**Problem to solve**
In the records below, copy every line from the one containing "right ankle: (849, 581, 10)" through the one containing "right ankle: (359, 426, -2)", including both of those lines, word for word. Leave the pictures out.

Saved entries
# # # # #

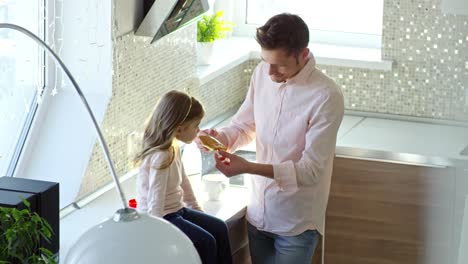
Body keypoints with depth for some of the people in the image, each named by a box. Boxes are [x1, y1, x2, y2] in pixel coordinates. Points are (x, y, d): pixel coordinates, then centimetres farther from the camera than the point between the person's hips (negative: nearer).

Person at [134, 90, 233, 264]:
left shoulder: (174, 149, 3)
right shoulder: (161, 157, -27)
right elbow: (155, 203, -29)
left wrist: (195, 207, 23)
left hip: (177, 210, 10)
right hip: (162, 217, -10)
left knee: (220, 229, 7)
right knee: (206, 242, -18)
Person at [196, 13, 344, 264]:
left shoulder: (326, 97, -23)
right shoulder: (262, 74, -5)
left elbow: (311, 170, -23)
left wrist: (248, 167, -31)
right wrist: (219, 137, -13)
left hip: (296, 223, -5)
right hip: (258, 212, 5)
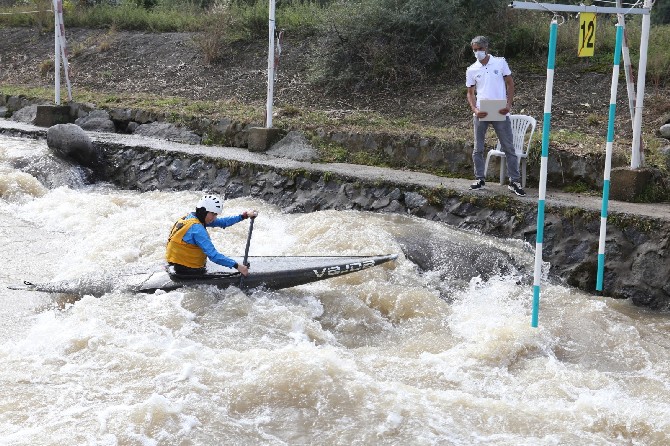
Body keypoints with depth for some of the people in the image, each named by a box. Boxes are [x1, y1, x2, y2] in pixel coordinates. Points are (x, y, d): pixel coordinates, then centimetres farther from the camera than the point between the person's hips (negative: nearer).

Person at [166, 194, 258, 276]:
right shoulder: (196, 228, -24)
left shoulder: (191, 217, 5)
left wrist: (243, 216, 6)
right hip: (187, 270, -10)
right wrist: (236, 266, -28)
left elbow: (222, 222, 11)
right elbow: (213, 255, -28)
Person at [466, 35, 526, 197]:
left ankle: (514, 181, 3)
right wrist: (474, 109, -10)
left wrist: (509, 105, -10)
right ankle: (479, 179, 18)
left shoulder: (500, 62, 0)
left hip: (500, 112, -2)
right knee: (478, 148, 6)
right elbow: (470, 93, 8)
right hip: (481, 113, 2)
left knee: (509, 147, -1)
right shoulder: (471, 70, 4)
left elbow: (510, 84, 3)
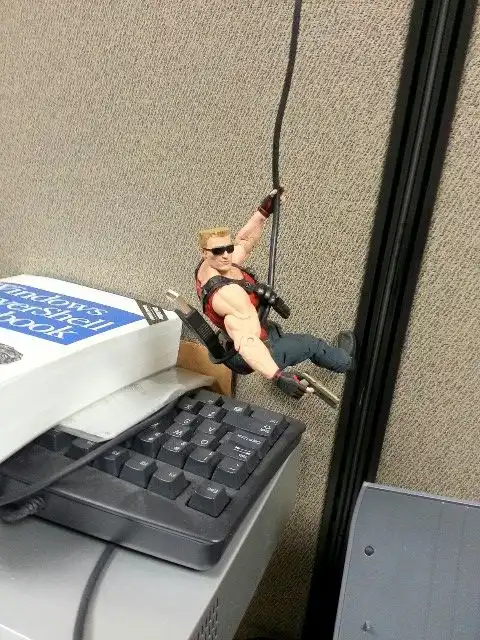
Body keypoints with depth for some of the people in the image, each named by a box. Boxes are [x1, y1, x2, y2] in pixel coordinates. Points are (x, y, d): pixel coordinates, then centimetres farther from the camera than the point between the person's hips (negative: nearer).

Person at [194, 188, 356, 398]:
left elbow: (245, 241, 2)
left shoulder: (208, 266, -12)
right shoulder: (228, 292, -40)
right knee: (311, 344, 16)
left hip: (227, 341, 8)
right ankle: (347, 361, 47)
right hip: (248, 356, -8)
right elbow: (247, 342, -50)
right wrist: (278, 377, -60)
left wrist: (264, 210, -5)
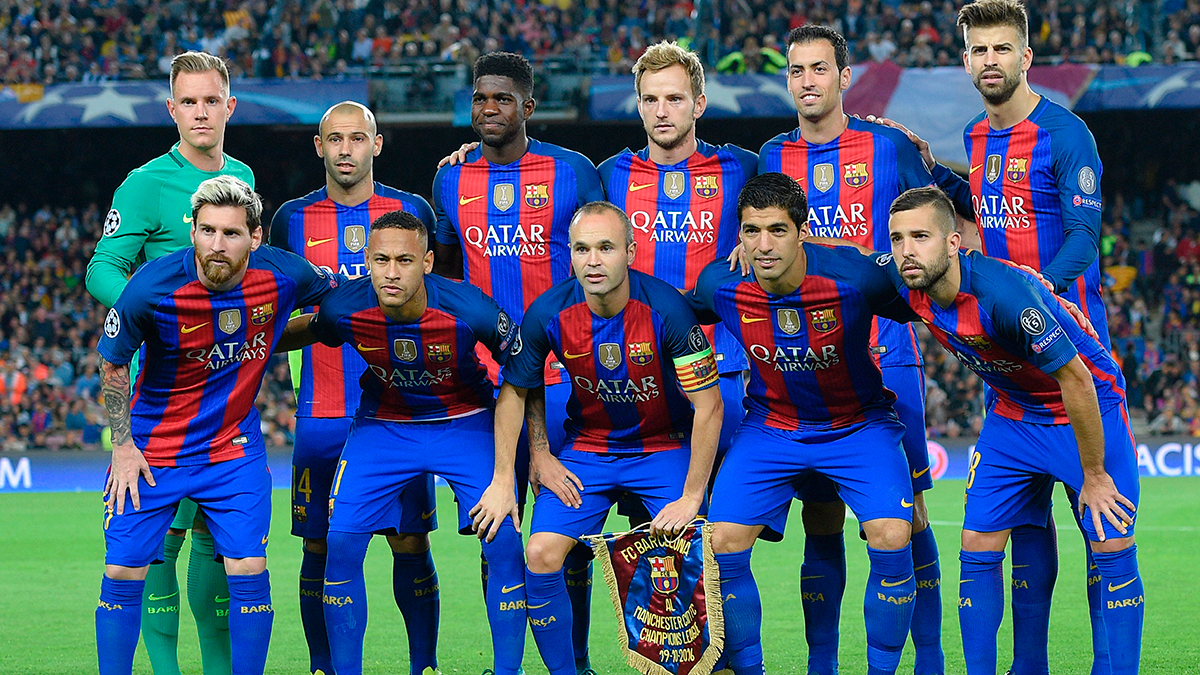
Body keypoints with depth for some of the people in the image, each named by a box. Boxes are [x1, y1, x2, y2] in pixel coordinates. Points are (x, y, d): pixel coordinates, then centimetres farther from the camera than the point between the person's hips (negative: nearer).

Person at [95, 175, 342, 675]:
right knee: (123, 572, -3)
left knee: (248, 569, -6)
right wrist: (123, 445, -5)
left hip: (234, 448, 1)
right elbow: (112, 364, -5)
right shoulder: (152, 288, -22)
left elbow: (337, 296, 9)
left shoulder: (283, 275, -16)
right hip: (151, 447, -1)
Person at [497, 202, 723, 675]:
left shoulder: (665, 308, -22)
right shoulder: (549, 313, -16)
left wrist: (691, 498, -17)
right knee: (541, 556, -14)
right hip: (586, 450, 2)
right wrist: (539, 456, -3)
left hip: (664, 449, -2)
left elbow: (708, 406, -17)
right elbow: (514, 392, 3)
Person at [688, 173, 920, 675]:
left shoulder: (856, 277, -26)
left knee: (891, 539, -22)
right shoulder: (720, 285, -17)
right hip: (771, 423, 2)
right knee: (722, 544, -13)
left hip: (858, 424, -2)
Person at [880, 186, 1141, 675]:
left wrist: (1093, 476, -22)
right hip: (1013, 412, 6)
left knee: (1112, 549, -11)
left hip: (1089, 408, -6)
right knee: (978, 547, -2)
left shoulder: (1005, 294, -37)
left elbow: (1075, 380, -28)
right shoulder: (905, 281, -17)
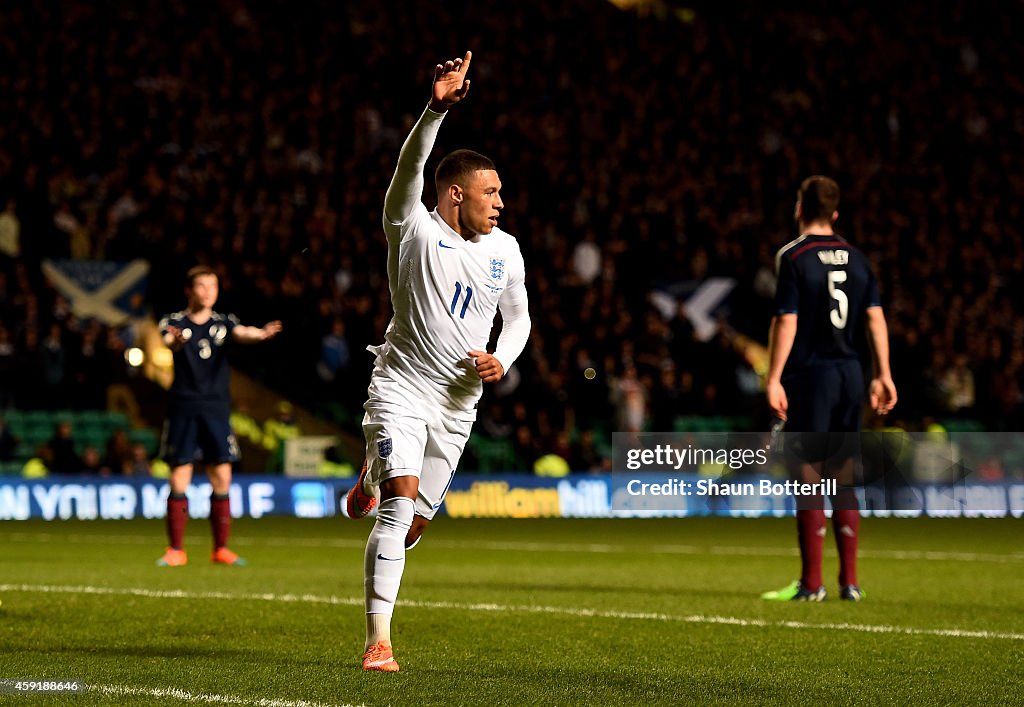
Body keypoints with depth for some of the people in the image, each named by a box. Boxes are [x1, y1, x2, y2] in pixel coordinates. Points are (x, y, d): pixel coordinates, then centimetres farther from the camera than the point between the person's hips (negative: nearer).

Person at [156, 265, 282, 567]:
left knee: (221, 479, 0)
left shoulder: (223, 323, 9)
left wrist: (261, 334, -36)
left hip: (216, 409, 2)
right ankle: (175, 550, 5)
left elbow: (241, 333, -12)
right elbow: (168, 341, -20)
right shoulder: (174, 323, 3)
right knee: (179, 479, -3)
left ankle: (221, 549, 8)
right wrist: (175, 341, -45)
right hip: (183, 409, -2)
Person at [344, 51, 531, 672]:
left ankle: (368, 484, 50)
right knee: (401, 502, -22)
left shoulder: (505, 251, 6)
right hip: (402, 384, -5)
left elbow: (519, 317, 17)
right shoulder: (414, 230, -9)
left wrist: (502, 360, -4)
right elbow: (411, 167, -27)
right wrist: (438, 107, -42)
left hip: (459, 400, 5)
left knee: (411, 524, 12)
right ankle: (378, 640, -19)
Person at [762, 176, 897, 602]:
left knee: (809, 479, -2)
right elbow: (875, 318, 8)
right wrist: (883, 376, 11)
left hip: (810, 375, -5)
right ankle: (849, 581, 10)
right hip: (850, 374, 5)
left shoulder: (793, 256, -7)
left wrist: (773, 379, -10)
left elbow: (786, 322, -12)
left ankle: (811, 582, -2)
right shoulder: (856, 258, 10)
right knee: (843, 480, 11)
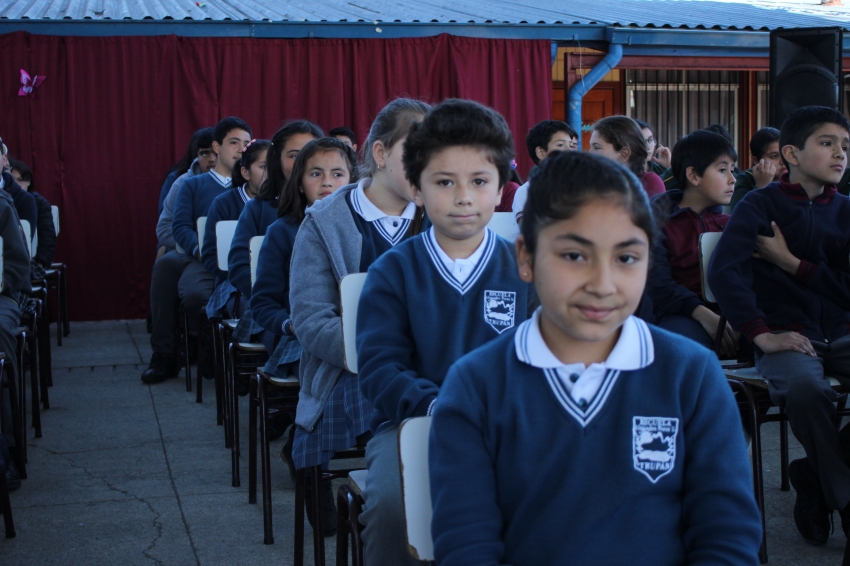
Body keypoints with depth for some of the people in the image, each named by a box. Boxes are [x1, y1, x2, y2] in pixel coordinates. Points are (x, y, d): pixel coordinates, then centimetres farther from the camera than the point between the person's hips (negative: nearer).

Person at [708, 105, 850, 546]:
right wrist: (761, 335, -21)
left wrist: (792, 263, -7)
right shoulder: (761, 205, -1)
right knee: (805, 386, -37)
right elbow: (724, 270, -15)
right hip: (785, 332, -4)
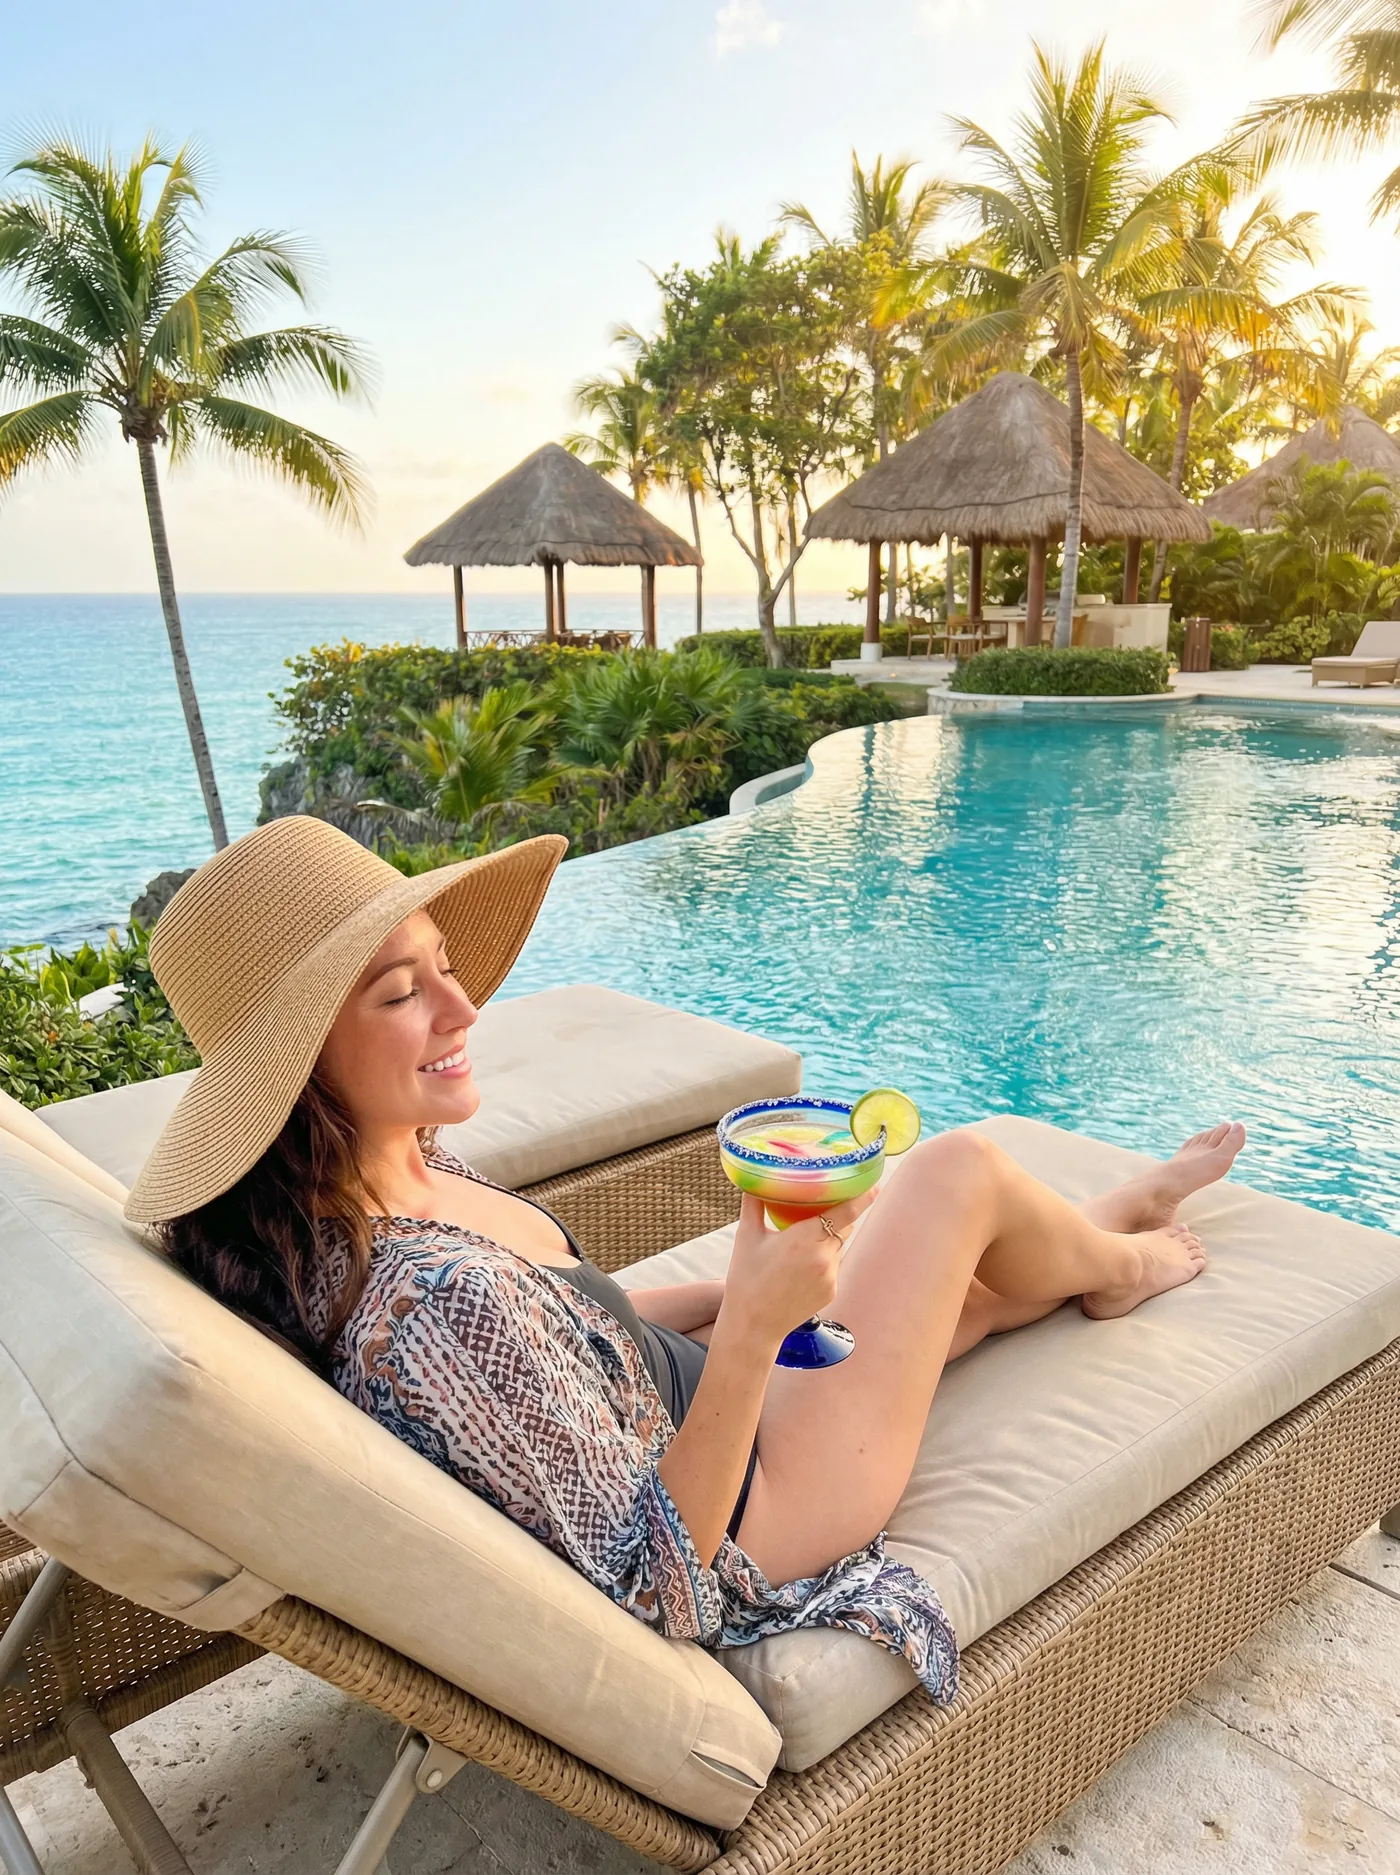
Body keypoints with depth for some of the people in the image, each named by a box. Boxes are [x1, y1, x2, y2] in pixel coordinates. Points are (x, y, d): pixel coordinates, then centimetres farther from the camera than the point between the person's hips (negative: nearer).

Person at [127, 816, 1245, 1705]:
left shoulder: (399, 1171, -9)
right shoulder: (436, 1309, -38)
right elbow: (656, 1589, -28)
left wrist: (743, 1291, 3)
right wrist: (753, 1322, -37)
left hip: (688, 1393, 7)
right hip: (733, 1514, -7)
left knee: (975, 1275, 20)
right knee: (960, 1168, 1)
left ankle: (1118, 1219, 53)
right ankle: (1115, 1266, 35)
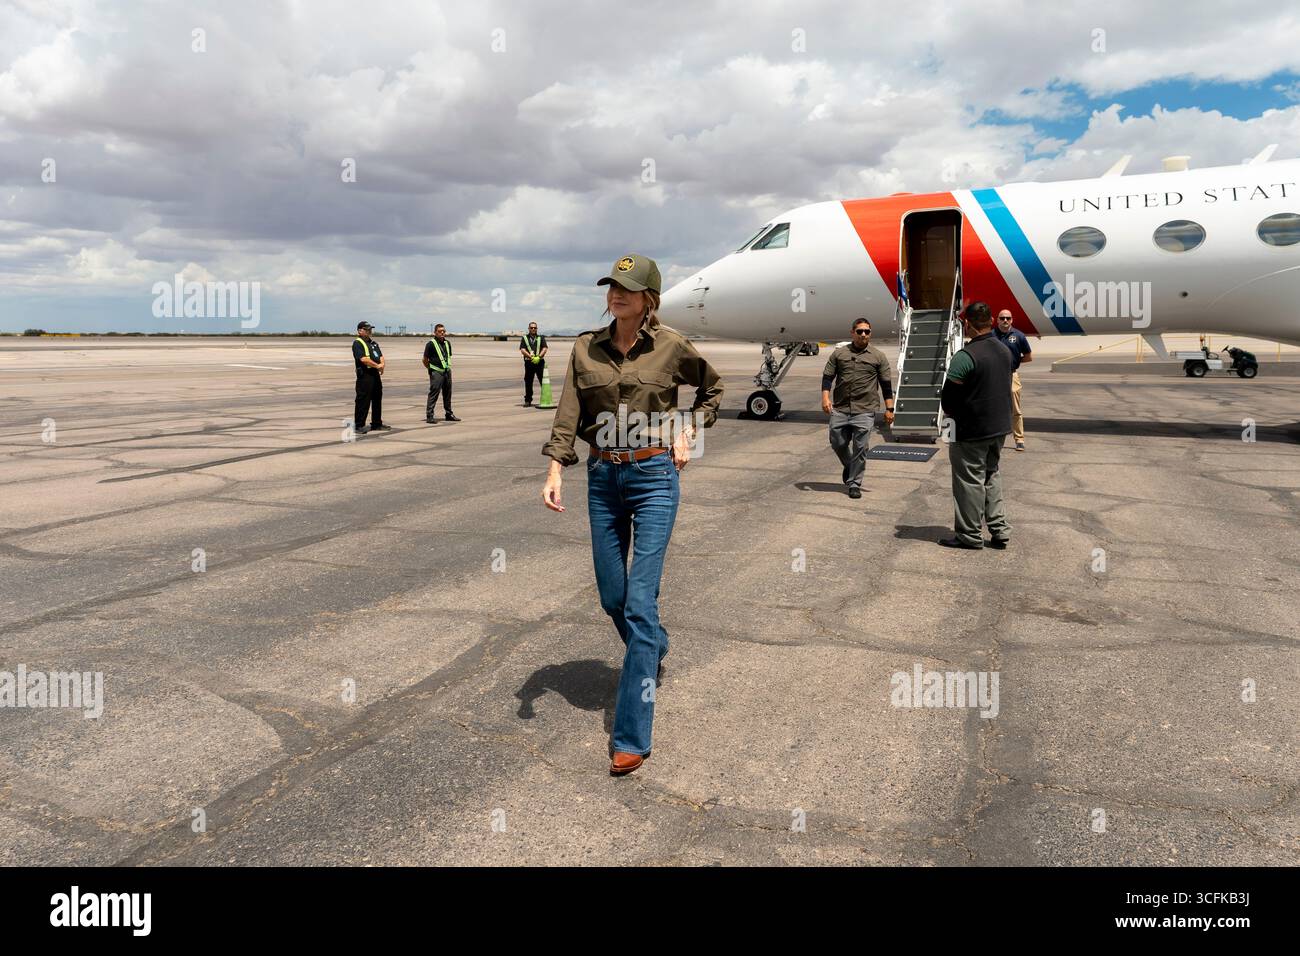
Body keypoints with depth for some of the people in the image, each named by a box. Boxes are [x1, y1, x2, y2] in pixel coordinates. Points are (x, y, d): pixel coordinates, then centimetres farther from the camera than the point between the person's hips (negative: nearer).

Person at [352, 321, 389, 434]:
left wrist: (382, 364, -8)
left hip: (375, 374, 9)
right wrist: (377, 365, -16)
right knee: (363, 400, -7)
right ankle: (359, 426, -2)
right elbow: (363, 359, -19)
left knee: (377, 399, 13)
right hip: (365, 375, -9)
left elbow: (380, 356, 13)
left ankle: (377, 424, 22)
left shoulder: (374, 343, 20)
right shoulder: (357, 343, -7)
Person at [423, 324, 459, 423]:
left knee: (447, 393, 14)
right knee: (434, 393, -8)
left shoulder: (447, 343, 11)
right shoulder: (431, 344, -8)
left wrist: (447, 367, 13)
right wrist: (431, 369, -1)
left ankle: (449, 414, 23)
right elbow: (425, 360, -5)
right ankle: (429, 416, -6)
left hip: (447, 371, 7)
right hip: (436, 373, -7)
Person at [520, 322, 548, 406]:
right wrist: (531, 357, -15)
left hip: (540, 362, 0)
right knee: (528, 382, 4)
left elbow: (544, 349, 0)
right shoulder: (524, 338, 11)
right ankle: (527, 400, 11)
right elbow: (522, 350, -2)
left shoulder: (541, 338, 13)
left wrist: (538, 357, -16)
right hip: (529, 362, 0)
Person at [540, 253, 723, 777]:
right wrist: (555, 470, -15)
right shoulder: (586, 348, 3)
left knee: (640, 601, -8)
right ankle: (654, 648, 47)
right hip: (603, 478, 4)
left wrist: (688, 432, 2)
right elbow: (569, 416, -3)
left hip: (655, 477, -3)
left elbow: (712, 388, 14)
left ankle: (631, 737, -2)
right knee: (612, 597, 12)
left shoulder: (671, 346, -3)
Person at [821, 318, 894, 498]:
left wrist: (889, 409, 1)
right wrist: (825, 398, -6)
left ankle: (854, 484, 9)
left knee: (860, 448, -2)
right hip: (840, 409, 2)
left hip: (865, 411, -2)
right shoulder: (839, 353, 8)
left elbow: (886, 384, 6)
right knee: (838, 443, 9)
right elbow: (827, 377, 9)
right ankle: (849, 466, 38)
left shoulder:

# # # # #

**Answer**
right ankle: (849, 581, 10)
right hip: (850, 374, 5)
left shoulder: (793, 256, -7)
left wrist: (773, 379, -10)
left elbow: (786, 322, -12)
left ankle: (811, 582, -2)
right shoulder: (856, 258, 10)
right knee: (843, 480, 11)
Body keypoints with depth for some of the people in the image, each named by a box. Boxes are [x1, y1, x2, y2] in pixel coordinates. Points are (x, y, d): pixel coordinates, then centimetres farther from the camera than the point between the person's hips (negative: nearer).

Person at [708, 105, 850, 546]:
right wrist: (761, 335, -21)
left wrist: (792, 263, -7)
right shoulder: (761, 205, -1)
right knee: (805, 386, -37)
right elbow: (724, 270, -15)
right hip: (785, 332, -4)
Body keypoints with depth for some of the people in the image, each named by a box. Boxes are [x1, y1, x2, y2] in pixel coordinates. Points are (x, y, d): pixel coordinates, then centimetres farther from the camera than the point between the person's hips (negative: nearer).

Person at [127, 816, 1245, 1705]:
left shoulder: (399, 1171, -9)
right shoulder: (436, 1309, -38)
right elbow: (656, 1589, -28)
left wrist: (743, 1291, 3)
right wrist: (753, 1322, -37)
left hip: (688, 1393, 7)
right hip: (733, 1514, -7)
left knee: (975, 1275, 20)
right knee: (960, 1168, 1)
left ankle: (1118, 1219, 53)
right ankle: (1115, 1266, 35)
Body keypoints with depth for some of the people in the image, each named by a box. Boxes are [x1, y1, x2, y2] in pixel coordinates. Points are (x, y, d): pixel coordinates, then centimetres farther from the camera than the point between the person's hips (negative: nearer).

Person at [352, 321, 389, 434]:
left wrist: (382, 364, -8)
left hip: (375, 374, 9)
right wrist: (377, 365, -16)
right knee: (363, 400, -7)
right ankle: (359, 426, -2)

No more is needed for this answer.